In Europe, and the same can be expected in Ontario, industry also wants European Union bureaucrats to put "incentives" in place to get people to buy bulbs they don't want. Europe's lighting cartel - GE, Philips, Siemens - also has a 66% "anti-dumping" tariff in place to protect them against CFL bulbs from China, which already controls 70% of the global market. Chinese bulb makers, needless to say, are rejoicing at the West's headlong rush to make the world economy safe for more Chinese products.
The reasons for forcing all citizens to adopt inferior lighting are twofold. First, there's the greenhouse gas-climate change scare.
"This action alone represents a huge step forward in reducing greenhouse gas emissions," said Ontario Environment Minister Laurel Broten.
"It's the equivalent of taking 250,000 cars off the road."
Ontario, however, currently adds as many as 200,000 new cars a year to its roads, which means that all the light bulb gains by 2012 are likely to have been cancelled four times over by the addition of as many as a million new cars.
Ontario's second reason for the great bulb conversion is to save electricity.

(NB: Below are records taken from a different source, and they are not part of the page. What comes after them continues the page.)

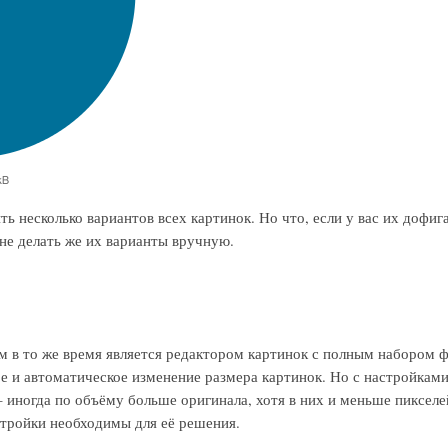
ь несколько вариантов всех картинок. Но что, если у вас их дофиг
не делать же их варианты вручную.
м в то же время является редактором картинок с полным набором ф
ое и автоматическое изменение размера картинок. Но с настройкам
иногда по объёму больше оригинала, хотя в них и меньше пикселе
стройки необходимы для её решения.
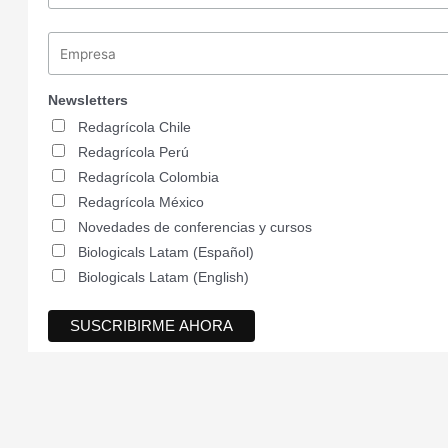
Newsletters
Redagrícola Chile
Redagrícola Perú
Redagrícola Colombia
Redagrícola México
Novedades de conferencias y cursos
Biologicals Latam (Español)
Biologicals Latam (English)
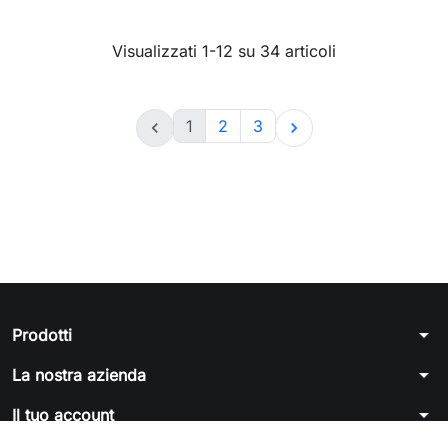
Visualizzati 1-12 su 34 articoli
1
2
3


arrow_drop_down
Prodotti
arrow_drop_down
La nostra azienda
arrow_drop_down
Il tuo account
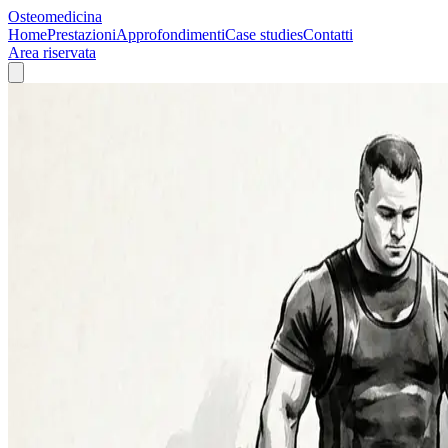
Osteomedicina
Home
Prestazioni
Approfondimenti
Case studies
Contatti
Area riservata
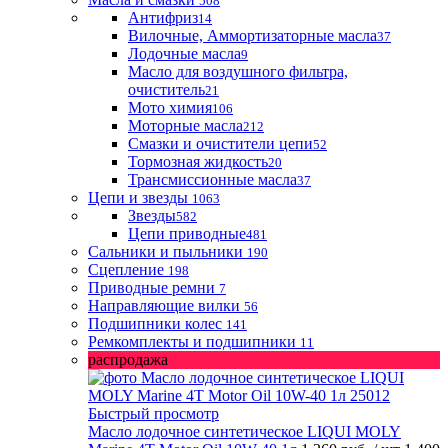
508
Антифриз
14
Вилочные, Аммортизаторные масла
37
Лодочные масла
9
Масло для воздушного фильтра,
очиститель
21
Мото химия
106
Моторные масла
212
Смазки и очистители цепи
52
Тормозная жидкость
20
Трансмиссионные масла
37
Цепи и звезды
1063
Звезды
582
Цепи приводные
481
Сальники и пыльники
190
Сцепление
198
Приводные ремни
7
Направляющие вилки
56
Подшипники колес
141
Ремкомплекты и подшипники
11
распродажа
Быстрый просмотр
Масло лодочное синтетическое LIQUI MOLY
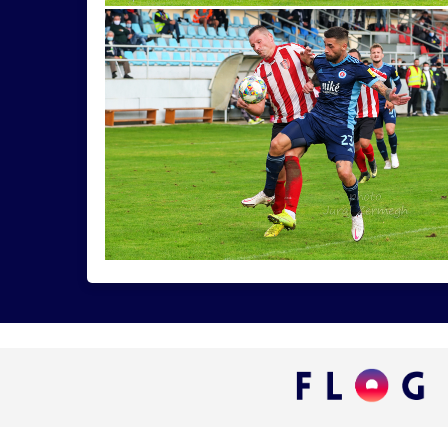
dieťa
drevenica
grafika
grotta
hľ
koncertovka
láska
minimal
model
spevák
strom
tanečnica
TrenčianskeT
Andrej
atmosféra
autocross
bezupat
Floyd
fotkamámaťzmysel
gitarista
h
lišaj
Luhačovice
mobil
mobilom
m
pomník
potok
Považie
prestaňfotiťgý
sklenník
SlovnaftCup
SpartanRace
st
vnocisakvetinkyzlefotia!
výlet
vystúpenie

Thanks to Liberal policy, Ontario could well run out of power sometime over the next few years. Canadian Tire stores in Ontario already promote diesel generators to protect against local hydro blackouts.
To cover for bad power policy run out of the Premier's office, the province will try to fix the shortage problem by managing demand and forcing people to cut back and change all their bulbs, not to mention wash their clothes in cold water and other savings plans that actually drive up the cost of electricity.
Whether the bulbs themselves are worth the money is another question that governments apparently intend to ask later.
Aside from the fact CFL bulbs only come in lower wattages, are slow to light up, are only efficient if left on for long periods and give off a "less pleasing" light, they also come embedded with small quantities of mercury, a substance most governments are trying to ban. But here's the corporate twist.
General Electric, which stands behind the global bulb campaign, seems to be playing a bit of a corporate strategy game here.
In February, GE world headquarters suggested in a statement that the alternative to the old incandescent bulb may not be CFL bulbs at all, but a new GE version of the incandescent bulb.
The company said it had scored an "advancement in incandescent technology." These new high-efficiency incandescent bulbs are "targeted for market by 2010."
These bulbs will not be as efficient as fluorescent, but will presumably meet the new efficiency targets to be set by Ontario and other governments.
It's a tricky business. A 100 watt incandescent produces 15 lumens of light per watt.
A fluorescent might generate 80 lumens per watt, but GE's new bulbs aim to produce maybe 30 lumens per watt, assuming they make it to market by 2010 as targeted.
"Potentially," says GE, its new technology could "ultimately" deliver a bulb as efficient as fluorescent.
So, Ontario will ban the old bulbs, set a standard that conforms with GE's new patented standard, and then legislate GE's new bulbs into existence. Will greens buy this?
Maybe you don't need to start hoarding incandescents just yet. But stay vigilant and keep the porch light on.